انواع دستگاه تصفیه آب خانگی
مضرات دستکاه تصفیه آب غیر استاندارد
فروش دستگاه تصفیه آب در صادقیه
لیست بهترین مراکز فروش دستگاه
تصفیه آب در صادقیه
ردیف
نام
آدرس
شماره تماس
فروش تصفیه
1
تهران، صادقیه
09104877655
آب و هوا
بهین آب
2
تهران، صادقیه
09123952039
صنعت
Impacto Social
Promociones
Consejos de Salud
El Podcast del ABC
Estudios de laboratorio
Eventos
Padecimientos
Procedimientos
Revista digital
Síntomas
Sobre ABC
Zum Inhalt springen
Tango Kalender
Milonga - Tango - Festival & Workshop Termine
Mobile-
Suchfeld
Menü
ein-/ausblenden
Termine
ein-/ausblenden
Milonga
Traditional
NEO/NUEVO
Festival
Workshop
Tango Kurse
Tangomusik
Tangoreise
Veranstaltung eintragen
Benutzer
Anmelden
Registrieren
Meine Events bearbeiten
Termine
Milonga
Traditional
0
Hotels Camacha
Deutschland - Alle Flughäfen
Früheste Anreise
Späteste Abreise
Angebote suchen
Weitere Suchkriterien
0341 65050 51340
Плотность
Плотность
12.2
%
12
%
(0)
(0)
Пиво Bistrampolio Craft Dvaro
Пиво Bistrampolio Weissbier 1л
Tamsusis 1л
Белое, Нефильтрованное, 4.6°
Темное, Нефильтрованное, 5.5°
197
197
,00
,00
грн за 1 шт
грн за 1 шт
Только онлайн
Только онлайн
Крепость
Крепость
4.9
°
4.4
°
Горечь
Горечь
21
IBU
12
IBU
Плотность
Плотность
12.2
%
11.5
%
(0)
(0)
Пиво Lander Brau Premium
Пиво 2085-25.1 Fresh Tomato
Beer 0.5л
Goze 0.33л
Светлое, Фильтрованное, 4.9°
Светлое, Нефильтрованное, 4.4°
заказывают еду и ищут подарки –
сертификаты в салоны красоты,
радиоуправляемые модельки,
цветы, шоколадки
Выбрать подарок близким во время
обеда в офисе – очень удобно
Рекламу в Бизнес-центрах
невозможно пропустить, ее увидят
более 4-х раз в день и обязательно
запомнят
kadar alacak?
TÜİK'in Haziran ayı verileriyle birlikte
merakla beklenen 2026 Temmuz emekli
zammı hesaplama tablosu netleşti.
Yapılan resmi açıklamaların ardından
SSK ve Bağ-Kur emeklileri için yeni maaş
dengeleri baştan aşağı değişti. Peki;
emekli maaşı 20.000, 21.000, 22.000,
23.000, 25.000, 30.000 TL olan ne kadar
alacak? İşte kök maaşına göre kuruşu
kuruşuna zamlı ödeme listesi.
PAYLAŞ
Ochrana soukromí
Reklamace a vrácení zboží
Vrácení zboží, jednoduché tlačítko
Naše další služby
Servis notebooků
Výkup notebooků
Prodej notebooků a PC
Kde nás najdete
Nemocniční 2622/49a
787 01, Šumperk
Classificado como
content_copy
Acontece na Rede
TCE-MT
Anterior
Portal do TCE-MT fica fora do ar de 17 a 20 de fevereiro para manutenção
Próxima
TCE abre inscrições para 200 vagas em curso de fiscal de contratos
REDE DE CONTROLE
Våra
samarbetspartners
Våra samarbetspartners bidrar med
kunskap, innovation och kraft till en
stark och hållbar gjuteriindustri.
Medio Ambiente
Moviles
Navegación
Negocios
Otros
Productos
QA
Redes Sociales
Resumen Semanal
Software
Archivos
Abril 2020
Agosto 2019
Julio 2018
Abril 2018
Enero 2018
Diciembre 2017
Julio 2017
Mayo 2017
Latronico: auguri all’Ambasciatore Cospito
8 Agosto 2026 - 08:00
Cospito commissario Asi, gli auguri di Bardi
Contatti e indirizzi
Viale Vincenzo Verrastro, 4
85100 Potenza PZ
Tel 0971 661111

• • •

*EXERCISE REQUIREMENTS*
Figure out how many lines above include the string "Светлое", then report that number and nothing else.

*TASK RESULT*
2